# Stored data:
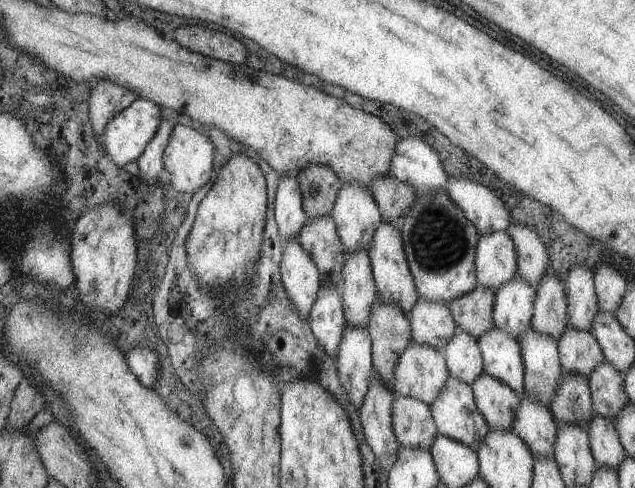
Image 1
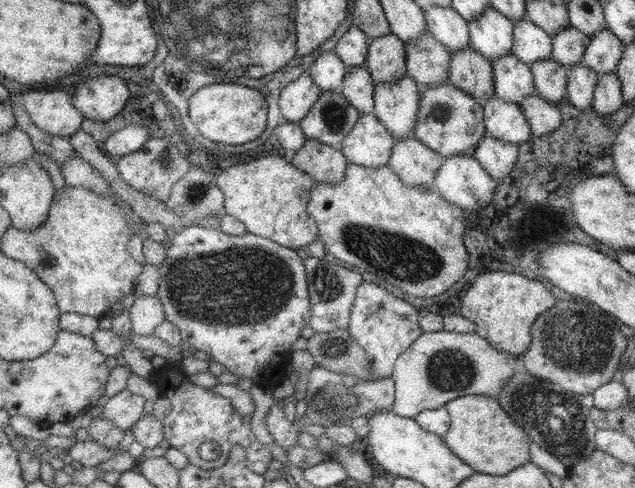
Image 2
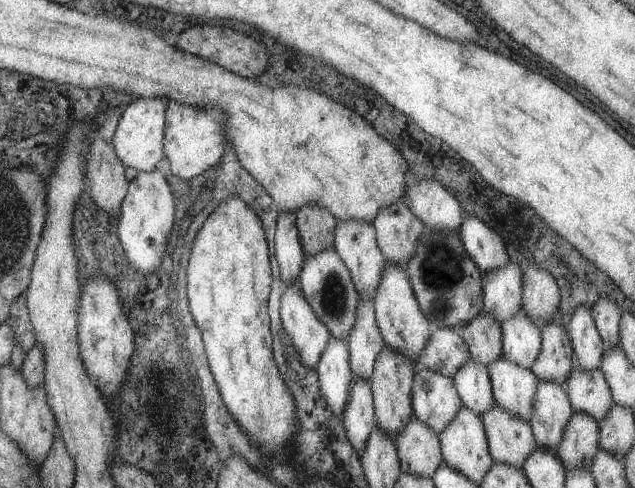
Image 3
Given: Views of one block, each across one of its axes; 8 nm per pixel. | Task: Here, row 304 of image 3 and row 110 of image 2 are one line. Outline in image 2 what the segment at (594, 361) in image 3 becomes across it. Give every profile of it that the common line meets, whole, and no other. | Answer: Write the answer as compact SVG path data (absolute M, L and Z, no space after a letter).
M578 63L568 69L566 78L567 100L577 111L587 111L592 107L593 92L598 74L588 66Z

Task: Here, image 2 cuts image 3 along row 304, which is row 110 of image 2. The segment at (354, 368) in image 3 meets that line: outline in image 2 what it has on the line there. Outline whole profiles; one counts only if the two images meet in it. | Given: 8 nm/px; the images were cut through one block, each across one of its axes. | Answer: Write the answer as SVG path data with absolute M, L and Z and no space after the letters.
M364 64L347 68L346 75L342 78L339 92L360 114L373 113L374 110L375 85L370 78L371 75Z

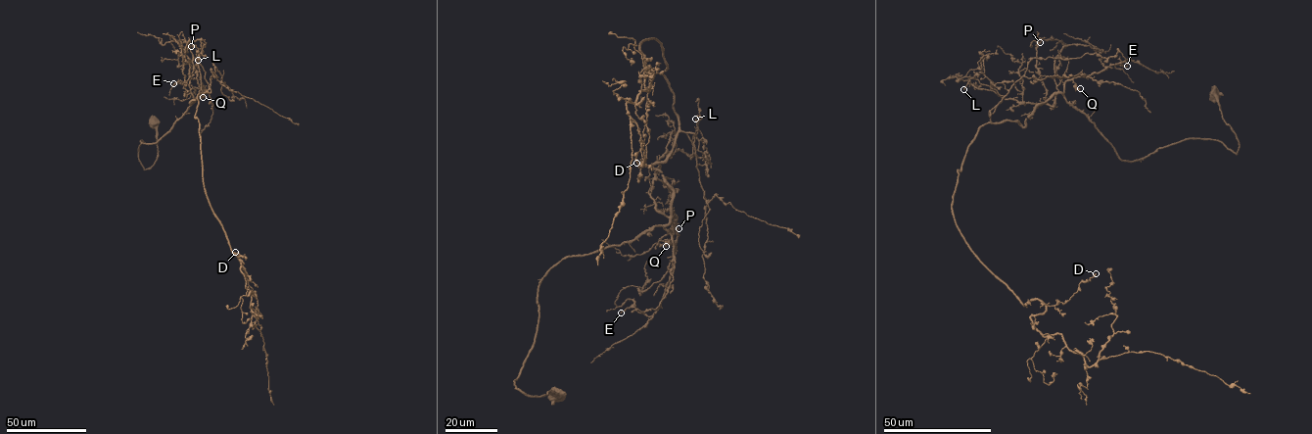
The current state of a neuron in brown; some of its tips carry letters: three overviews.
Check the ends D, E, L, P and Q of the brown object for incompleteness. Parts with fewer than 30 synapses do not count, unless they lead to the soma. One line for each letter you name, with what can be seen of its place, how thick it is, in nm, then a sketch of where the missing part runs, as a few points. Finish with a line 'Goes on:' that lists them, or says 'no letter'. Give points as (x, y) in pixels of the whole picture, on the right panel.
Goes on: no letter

# Assignment:
Give every line of the records above again, exactly, and omit the pictures.

# The completed task:
Image 1
Image 2
Image 3
Given: Views of one block, each across one of its axes; 8 nm per pixel. | Task: Here, row 304 of image 3 and row 110 of image 2 are one line. Outline in image 2 what the segment at (594, 361) in image 3 becomes across it. Give every profile of it that the common line meets, whole, and no other. | Answer: Write the answer as compact SVG path data (absolute M, L and Z, no space after a letter).
M578 63L568 69L566 78L567 100L577 111L587 111L592 107L593 92L598 74L588 66Z

Task: Here, image 2 cuts image 3 along row 304, which is row 110 of image 2. The segment at (354, 368) in image 3 meets that line: outline in image 2 what it has on the line there. Outline whole profiles; one counts only if the two images meet in it. | Given: 8 nm/px; the images were cut through one block, each across one of its axes. | Answer: Write the answer as SVG path data with absolute M, L and Z and no space after the letters.
M364 64L347 68L346 75L342 78L339 92L360 114L373 113L374 110L375 85L370 78L371 75Z

The current state of a neuron in brown; some of its tips carry letters: three overviews.
Check the ends D, E, L, P and Q of the brown object for incompleteness. Parts with fewer than 30 synapses do not count, unless they lead to the soma. One line for each letter you name, with what can be seen of its place, how thick it is, in nm, then a sketch of where the missing part runs, as a few points. Finish with a line 'Goes on:' that lists them, or says 'no letter'. Give points as (x, y) in pixels of the whole picture, on the right panel.
Goes on: no letter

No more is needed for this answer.